I did not sleep enough the past two nights to muster well-considered answers to these questions. But I can offer a few ill-considered intuitions: Progressives should redouble their efforts at making change at the state-level – and, at leveraging state-level power for national change. Democrats are underrepresented in the Senate. But they are overrepresented in the centers of American economic power. California’s authority to set its own emission standards helped nudge national carmakers towards cleaner vehicles, lest they lose access to the Golden State’s massive market. This seems like it could serve as a potential model for more audacious assertions of state level regulatory authority. Republican administrations will doubtlessly challenge such assertions, as they have challenged California’s power to regulate emissions. But given that multiple states nullified the federal prohibition of marijuana for years with little consequence, embracing a defiant, “state’s rights” progressivism may be the best of the left’s bad options.
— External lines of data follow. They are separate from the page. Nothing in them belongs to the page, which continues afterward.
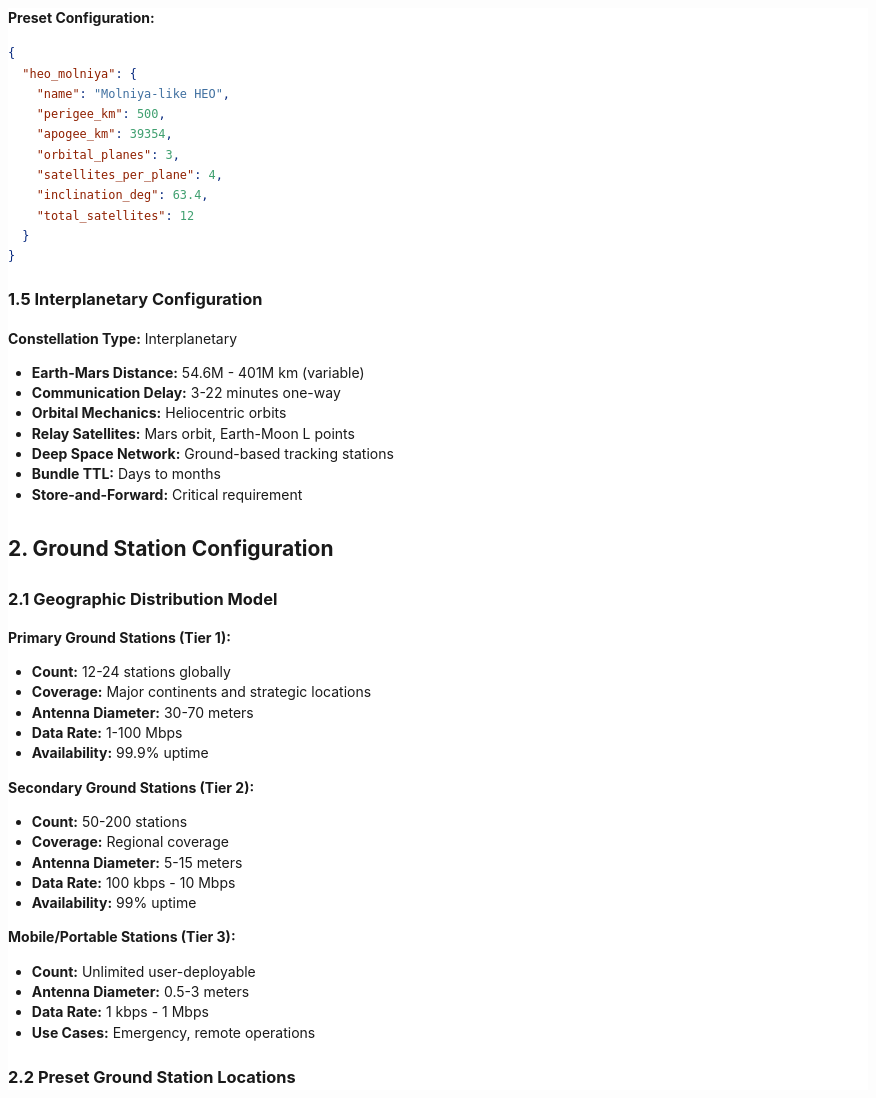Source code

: **Preset Configuration:**
```json
{
  "heo_molniya": {
    "name": "Molniya-like HEO",
    "perigee_km": 500,
    "apogee_km": 39354,
    "orbital_planes": 3,
    "satellites_per_plane": 4,
    "inclination_deg": 63.4,
    "total_satellites": 12
  }
}
```

### 1.5 Interplanetary Configuration

**Constellation Type:** Interplanetary
- **Earth-Mars Distance:** 54.6M - 401M km (variable)
- **Communication Delay:** 3-22 minutes one-way
- **Orbital Mechanics:** Heliocentric orbits
- **Relay Satellites:** Mars orbit, Earth-Moon L points
- **Deep Space Network:** Ground-based tracking stations
- **Bundle TTL:** Days to months
- **Store-and-Forward:** Critical requirement

## 2. Ground Station Configuration

### 2.1 Geographic Distribution Model

**Primary Ground Stations (Tier 1):**
- **Count:** 12-24 stations globally
- **Coverage:** Major continents and strategic locations
- **Antenna Diameter:** 30-70 meters
- **Data Rate:** 1-100 Mbps
- **Availability:** 99.9% uptime

**Secondary Ground Stations (Tier 2):**
- **Count:** 50-200 stations
- **Coverage:** Regional coverage
- **Antenna Diameter:** 5-15 meters  
- **Data Rate:** 100 kbps - 10 Mbps
- **Availability:** 99% uptime

**Mobile/Portable Stations (Tier 3):**
- **Count:** Unlimited user-deployable
- **Antenna Diameter:** 0.5-3 meters
- **Data Rate:** 1 kbps - 1 Mbps
- **Use Cases:** Emergency, remote operations

### 2.2 Preset Ground Station Locations
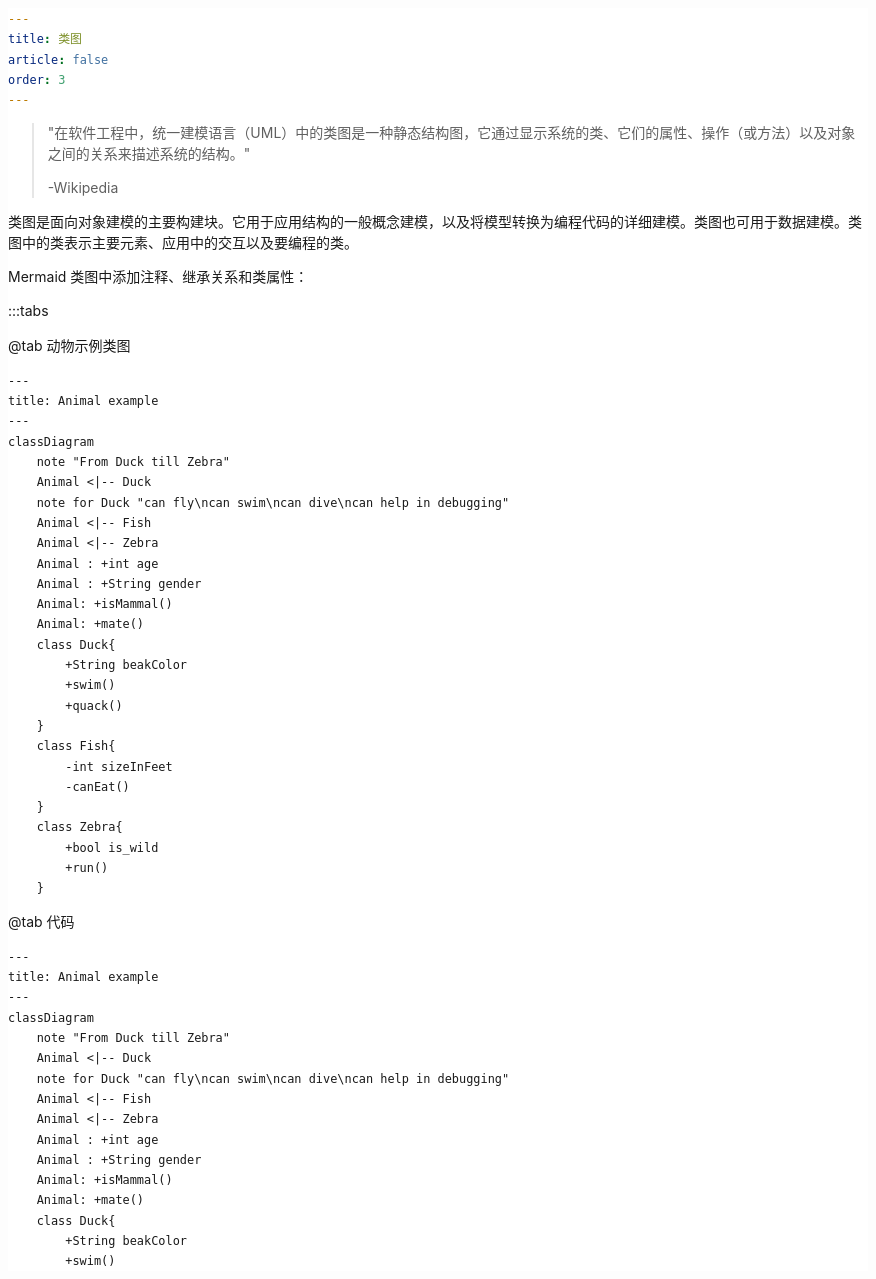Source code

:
 ```yaml
---
title: 类图
article: false
order: 3
---
```


> "在软件工程中，统一建模语言（UML）中的类图是一种静态结构图，它通过显示系统的类、它们的属性、操作（或方法）以及对象之间的关系来描述系统的结构。"
>
> -Wikipedia

类图是面向对象建模的主要构建块。它用于应用结构的一般概念建模，以及将模型转换为编程代码的详细建模。类图也可用于数据建模。类图中的类表示主要元素、应用中的交互以及要编程的类。

Mermaid 类图中添加注释、继承关系和类属性：

:::tabs

@tab 动物示例类图

```mermaid
---
title: Animal example
---
classDiagram
    note "From Duck till Zebra"
    Animal <|-- Duck
    note for Duck "can fly\ncan swim\ncan dive\ncan help in debugging"
    Animal <|-- Fish
    Animal <|-- Zebra
    Animal : +int age
    Animal : +String gender
    Animal: +isMammal()
    Animal: +mate()
    class Duck{
        +String beakColor
        +swim()
        +quack()
    }
    class Fish{
        -int sizeInFeet
        -canEat()
    }
    class Zebra{
        +bool is_wild
        +run()
    }
```

@tab 代码

```
---
title: Animal example
---
classDiagram
    note "From Duck till Zebra"
    Animal <|-- Duck
    note for Duck "can fly\ncan swim\ncan dive\ncan help in debugging"
    Animal <|-- Fish
    Animal <|-- Zebra
    Animal : +int age
    Animal : +String gender
    Animal: +isMammal()
    Animal: +mate()
    class Duck{
        +String beakColor
        +swim()
```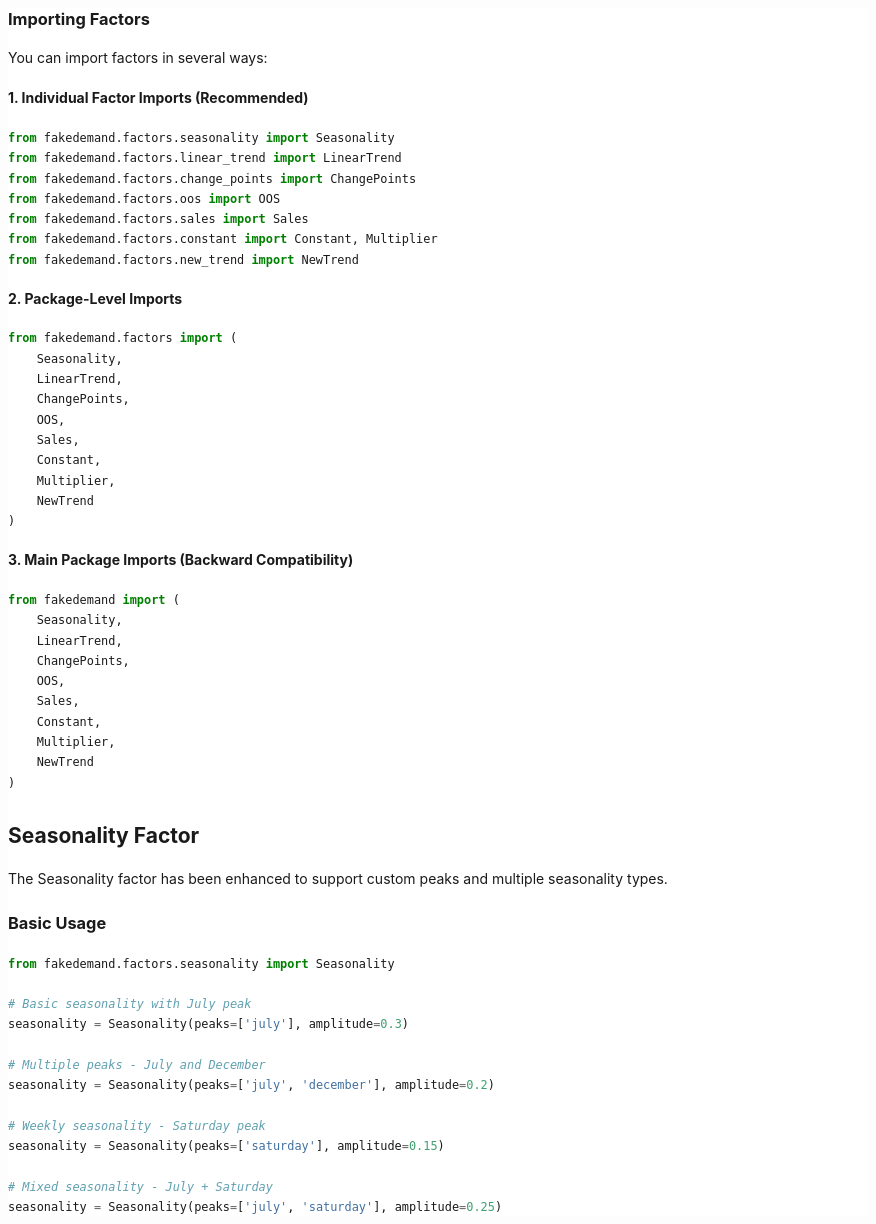 ### Importing Factors

You can import factors in several ways:

#### 1. Individual Factor Imports (Recommended)

```python
from fakedemand.factors.seasonality import Seasonality
from fakedemand.factors.linear_trend import LinearTrend
from fakedemand.factors.change_points import ChangePoints
from fakedemand.factors.oos import OOS
from fakedemand.factors.sales import Sales
from fakedemand.factors.constant import Constant, Multiplier
from fakedemand.factors.new_trend import NewTrend
```

#### 2. Package-Level Imports

```python
from fakedemand.factors import (
    Seasonality,
    LinearTrend,
    ChangePoints,
    OOS,
    Sales,
    Constant,
    Multiplier,
    NewTrend
)
```

#### 3. Main Package Imports (Backward Compatibility)

```python
from fakedemand import (
    Seasonality,
    LinearTrend,
    ChangePoints,
    OOS,
    Sales,
    Constant,
    Multiplier,
    NewTrend
)
```

## Seasonality Factor

The Seasonality factor has been enhanced to support custom peaks and multiple seasonality types.

### Basic Usage

```python
from fakedemand.factors.seasonality import Seasonality

# Basic seasonality with July peak
seasonality = Seasonality(peaks=['july'], amplitude=0.3)

# Multiple peaks - July and December
seasonality = Seasonality(peaks=['july', 'december'], amplitude=0.2)

# Weekly seasonality - Saturday peak
seasonality = Seasonality(peaks=['saturday'], amplitude=0.15)

# Mixed seasonality - July + Saturday
seasonality = Seasonality(peaks=['july', 'saturday'], amplitude=0.25)
```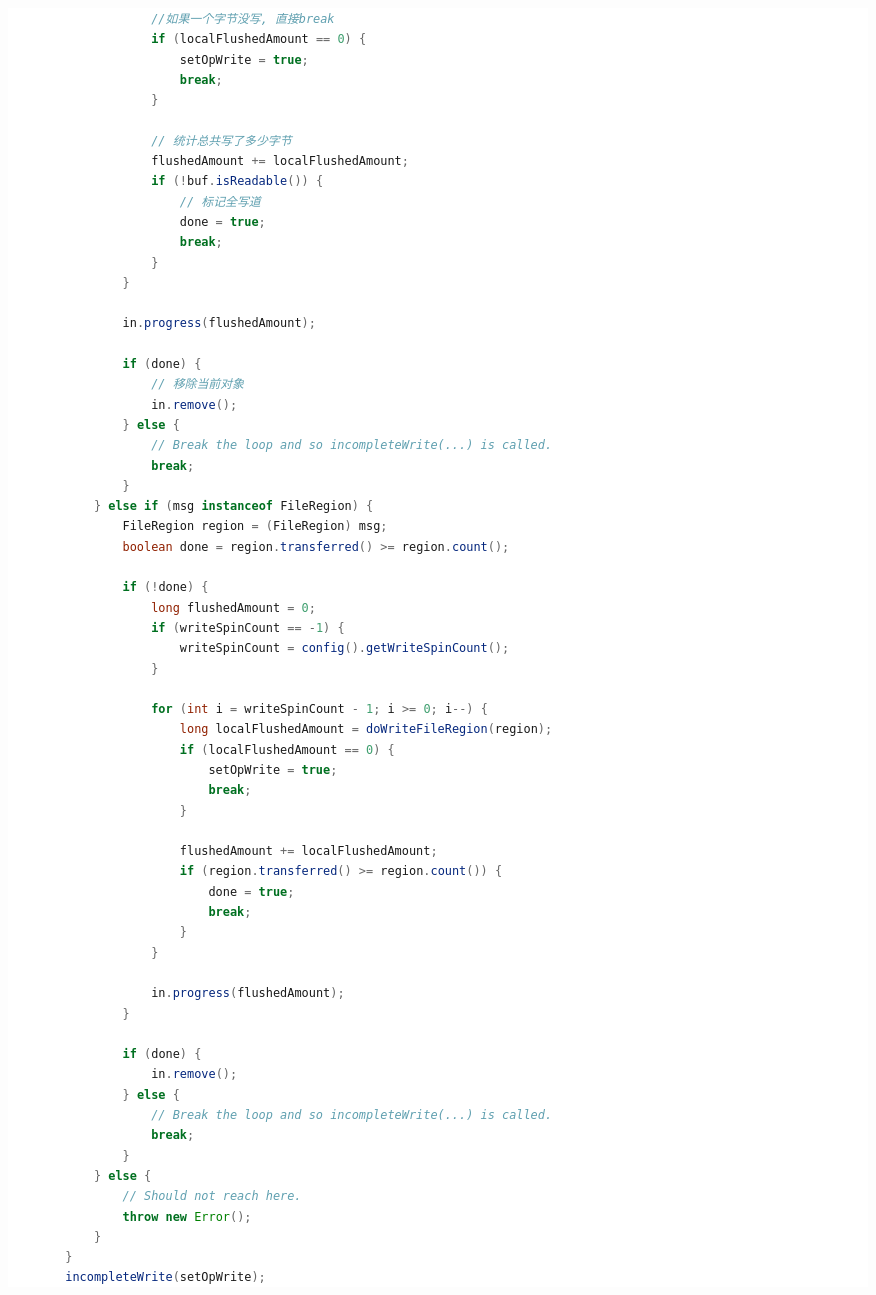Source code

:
 ```java
                    //如果一个字节没写, 直接break
                    if (localFlushedAmount == 0) {
                        setOpWrite = true;
                        break;
                    }

                    // 统计总共写了多少字节
                    flushedAmount += localFlushedAmount;
                    if (!buf.isReadable()) {
                        // 标记全写道
                        done = true;
                        break;
                    }
                }

                in.progress(flushedAmount);

                if (done) {
                    // 移除当前对象
                    in.remove();
                } else {
                    // Break the loop and so incompleteWrite(...) is called.
                    break;
                }
            } else if (msg instanceof FileRegion) {
                FileRegion region = (FileRegion) msg;
                boolean done = region.transferred() >= region.count();

                if (!done) {
                    long flushedAmount = 0;
                    if (writeSpinCount == -1) {
                        writeSpinCount = config().getWriteSpinCount();
                    }

                    for (int i = writeSpinCount - 1; i >= 0; i--) {
                        long localFlushedAmount = doWriteFileRegion(region);
                        if (localFlushedAmount == 0) {
                            setOpWrite = true;
                            break;
                        }

                        flushedAmount += localFlushedAmount;
                        if (region.transferred() >= region.count()) {
                            done = true;
                            break;
                        }
                    }

                    in.progress(flushedAmount);
                }

                if (done) {
                    in.remove();
                } else {
                    // Break the loop and so incompleteWrite(...) is called.
                    break;
                }
            } else {
                // Should not reach here.
                throw new Error();
            }
        }
        incompleteWrite(setOpWrite);
```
Meanwhile, Democrats must put serious time, energy, and resources into discerning whether there are any low-harm concessions to rural opinion and sensibilities that could staunch the party’s bleeding outside of metro areas. To the extent that Democrats can win elections by running candidates in red areas who are “anti-gun control” in the same sense that Susan Collins is “pro-choice” – loudly proclaiming the ideological stance on the campaign trail, while effectively abetting the cause one purports to oppose while in power – progressives might be wise to give such heretics some latitude. Separately, something must be done to counter the benefits that the GOP derives from Fox News, rightwing talk radio, and crypto-conservative news broadcasters like Sinclair. Bleeding-heart billionaires like George Soros and Tom Steyer might be well-advised to bankroll newspapers in swing state capitals, with hefty budgets for investigating Republicans. They could also attempt to emulate Sinclair’s strategy, and buy up local news stations, or even sports channels, and lightly season their programming with progressive propaganda.
Regardless, Democrats shouldn’t avert their eyes from the bleaker aspects of last night’s returns, or from the most ominous portents for the party’s future. There were plenty of heartening small victories last night, and some positive structural trends for the party, which I’ve given short shrift here (the rising generations’ unprecedented hostility to conservatism, chief among them) And, of course, Democrats shouldn’t deny themselves a moment of congratulation for (probably) cutting short the presidency of an authoritarian ignoramus. What’s just ended is worth celebrating; barring a down ballot triumph in Georgia, what’s just begun is not.
The bittersweetness of Biden’s victory consists precisely in the fact the Trump era is dying and a progressive one cannot be born. If we are to find our way out of this interregnum, we’ll need to face up to our republic’s morbid symptoms.